La sua Prima Professione risale al 22 agosto 1960, mentre sei anni più tardi pronunciava i voti perpetui. Da quel momento, suor Emilia ha attraversato decenni di impegno al servizio degli altri, in particolare dei più piccoli. I primi anni li ha dedicati agli orfani di Orune, per poi proseguire il proprio ministero educativo nelle scuole dell’infanzia di Castelsardo, Cargeghe e Muros. Nel 2013, con spirito di piena disponibilità, aveva accettato l’incarico di responsabile della comunità alloggio per anziani “Sacro Cuore” di Santa Teresa.

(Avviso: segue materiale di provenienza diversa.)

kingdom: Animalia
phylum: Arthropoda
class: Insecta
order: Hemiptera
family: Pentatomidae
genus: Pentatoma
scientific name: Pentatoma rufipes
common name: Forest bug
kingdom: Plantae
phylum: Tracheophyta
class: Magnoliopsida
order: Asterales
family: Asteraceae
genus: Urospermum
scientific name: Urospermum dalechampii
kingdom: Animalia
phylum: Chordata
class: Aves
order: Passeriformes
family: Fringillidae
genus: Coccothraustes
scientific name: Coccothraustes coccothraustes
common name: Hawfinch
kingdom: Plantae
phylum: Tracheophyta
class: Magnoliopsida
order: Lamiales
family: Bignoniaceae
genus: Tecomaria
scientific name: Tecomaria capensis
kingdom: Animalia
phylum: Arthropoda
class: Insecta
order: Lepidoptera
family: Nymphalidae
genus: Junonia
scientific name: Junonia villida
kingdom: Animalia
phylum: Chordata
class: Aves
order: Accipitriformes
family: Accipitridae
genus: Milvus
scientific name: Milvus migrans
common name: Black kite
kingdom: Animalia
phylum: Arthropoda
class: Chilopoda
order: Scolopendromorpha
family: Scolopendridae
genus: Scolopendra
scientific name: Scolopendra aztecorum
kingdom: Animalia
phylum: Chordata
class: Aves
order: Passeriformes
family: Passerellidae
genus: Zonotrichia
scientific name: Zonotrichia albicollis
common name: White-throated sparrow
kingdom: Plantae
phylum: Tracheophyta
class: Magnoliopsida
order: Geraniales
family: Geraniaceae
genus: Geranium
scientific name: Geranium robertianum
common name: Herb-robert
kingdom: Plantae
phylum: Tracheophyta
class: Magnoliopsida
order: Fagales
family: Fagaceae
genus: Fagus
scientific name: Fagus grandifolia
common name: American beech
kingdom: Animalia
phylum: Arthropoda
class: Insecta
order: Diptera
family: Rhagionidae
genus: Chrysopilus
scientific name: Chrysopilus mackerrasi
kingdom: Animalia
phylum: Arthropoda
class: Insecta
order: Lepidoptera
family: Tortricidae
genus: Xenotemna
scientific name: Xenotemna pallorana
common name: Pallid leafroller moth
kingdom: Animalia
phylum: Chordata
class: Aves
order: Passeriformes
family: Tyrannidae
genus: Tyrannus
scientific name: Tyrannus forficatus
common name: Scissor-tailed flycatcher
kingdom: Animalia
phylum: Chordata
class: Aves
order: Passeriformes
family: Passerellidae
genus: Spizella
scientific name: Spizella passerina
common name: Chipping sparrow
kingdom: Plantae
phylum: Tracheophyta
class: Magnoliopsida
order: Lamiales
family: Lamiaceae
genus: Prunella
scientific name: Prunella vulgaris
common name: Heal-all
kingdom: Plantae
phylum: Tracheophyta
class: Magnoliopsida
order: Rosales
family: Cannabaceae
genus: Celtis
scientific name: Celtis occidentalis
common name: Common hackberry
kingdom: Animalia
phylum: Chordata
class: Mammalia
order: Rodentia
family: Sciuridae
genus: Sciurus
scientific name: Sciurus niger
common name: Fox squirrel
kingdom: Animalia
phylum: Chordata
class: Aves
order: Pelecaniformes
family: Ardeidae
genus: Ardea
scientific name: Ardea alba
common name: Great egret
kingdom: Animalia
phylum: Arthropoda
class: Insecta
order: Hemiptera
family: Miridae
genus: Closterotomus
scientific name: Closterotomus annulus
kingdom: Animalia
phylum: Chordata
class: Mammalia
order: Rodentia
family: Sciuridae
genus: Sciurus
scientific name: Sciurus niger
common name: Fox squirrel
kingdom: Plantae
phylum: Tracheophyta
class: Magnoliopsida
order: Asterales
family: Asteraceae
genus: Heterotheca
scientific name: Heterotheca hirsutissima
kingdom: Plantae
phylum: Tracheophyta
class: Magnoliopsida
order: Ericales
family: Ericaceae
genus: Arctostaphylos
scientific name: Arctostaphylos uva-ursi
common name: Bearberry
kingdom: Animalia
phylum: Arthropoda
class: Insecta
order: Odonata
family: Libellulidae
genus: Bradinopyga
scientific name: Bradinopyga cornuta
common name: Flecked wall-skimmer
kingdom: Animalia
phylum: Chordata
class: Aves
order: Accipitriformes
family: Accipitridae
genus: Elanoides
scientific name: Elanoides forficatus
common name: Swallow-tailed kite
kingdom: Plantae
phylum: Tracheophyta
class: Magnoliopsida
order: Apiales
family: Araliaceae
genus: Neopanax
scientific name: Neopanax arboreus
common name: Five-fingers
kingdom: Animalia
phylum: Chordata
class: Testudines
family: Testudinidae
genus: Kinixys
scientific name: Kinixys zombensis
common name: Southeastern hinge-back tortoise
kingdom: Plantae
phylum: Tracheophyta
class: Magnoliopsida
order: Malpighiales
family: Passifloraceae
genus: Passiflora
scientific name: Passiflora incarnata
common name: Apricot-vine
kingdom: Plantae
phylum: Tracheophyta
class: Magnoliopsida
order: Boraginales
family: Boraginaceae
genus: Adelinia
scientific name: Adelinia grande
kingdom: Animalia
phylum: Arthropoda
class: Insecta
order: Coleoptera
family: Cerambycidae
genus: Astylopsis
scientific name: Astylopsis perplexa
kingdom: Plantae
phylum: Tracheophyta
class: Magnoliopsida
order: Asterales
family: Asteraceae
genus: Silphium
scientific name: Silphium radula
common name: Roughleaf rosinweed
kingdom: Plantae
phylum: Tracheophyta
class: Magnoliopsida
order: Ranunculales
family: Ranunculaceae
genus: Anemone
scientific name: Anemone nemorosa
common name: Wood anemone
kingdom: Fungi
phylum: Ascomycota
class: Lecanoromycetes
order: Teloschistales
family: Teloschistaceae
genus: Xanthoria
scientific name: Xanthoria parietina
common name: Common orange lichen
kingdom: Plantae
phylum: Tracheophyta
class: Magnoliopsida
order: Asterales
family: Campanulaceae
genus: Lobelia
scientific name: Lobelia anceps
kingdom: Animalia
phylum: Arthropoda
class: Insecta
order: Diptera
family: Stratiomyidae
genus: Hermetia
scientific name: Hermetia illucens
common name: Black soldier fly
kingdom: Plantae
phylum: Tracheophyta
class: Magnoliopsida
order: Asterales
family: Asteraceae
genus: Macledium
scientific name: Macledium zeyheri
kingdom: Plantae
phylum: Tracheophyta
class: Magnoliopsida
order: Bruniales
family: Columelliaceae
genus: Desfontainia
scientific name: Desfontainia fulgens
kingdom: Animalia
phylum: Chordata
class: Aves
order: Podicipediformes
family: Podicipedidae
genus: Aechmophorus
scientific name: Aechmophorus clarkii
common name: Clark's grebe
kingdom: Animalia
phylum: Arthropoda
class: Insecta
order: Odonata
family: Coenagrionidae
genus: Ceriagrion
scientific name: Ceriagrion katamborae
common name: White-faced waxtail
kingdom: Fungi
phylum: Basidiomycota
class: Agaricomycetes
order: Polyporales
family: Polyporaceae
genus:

“Tutte noi sorelle la ricordiamo con tanto affetto per la sua generosità, simpatia, per quel suo tratto forte, a volte rude ma che era temperato dalla sua bontà, era energica ed intraprendente – la ricordano le Missionarie Figlie di Gesù Crocifisso –. Le suore della Casa Madre erano sempre al centro delle sue premure e dei suoi affetti: ci rendeva felici mettendo a disposizione i suoi doni come, per esempio, la fotografia e la cucina. Preparava la pasta al forno, i fatti fritti, portava le formaggelle e il gelato”.

L’ultimo saluto è stato celebrato questa mattina, nel santuario di Gesù Sommo ed Eterno Sacerdote di Tempio, dove tanti hanno voluto stringersi attorno alla congregazione e rendere omaggio a una figura che ha lasciato un caro ricordo nel cuore di chi l’ha conosciuta.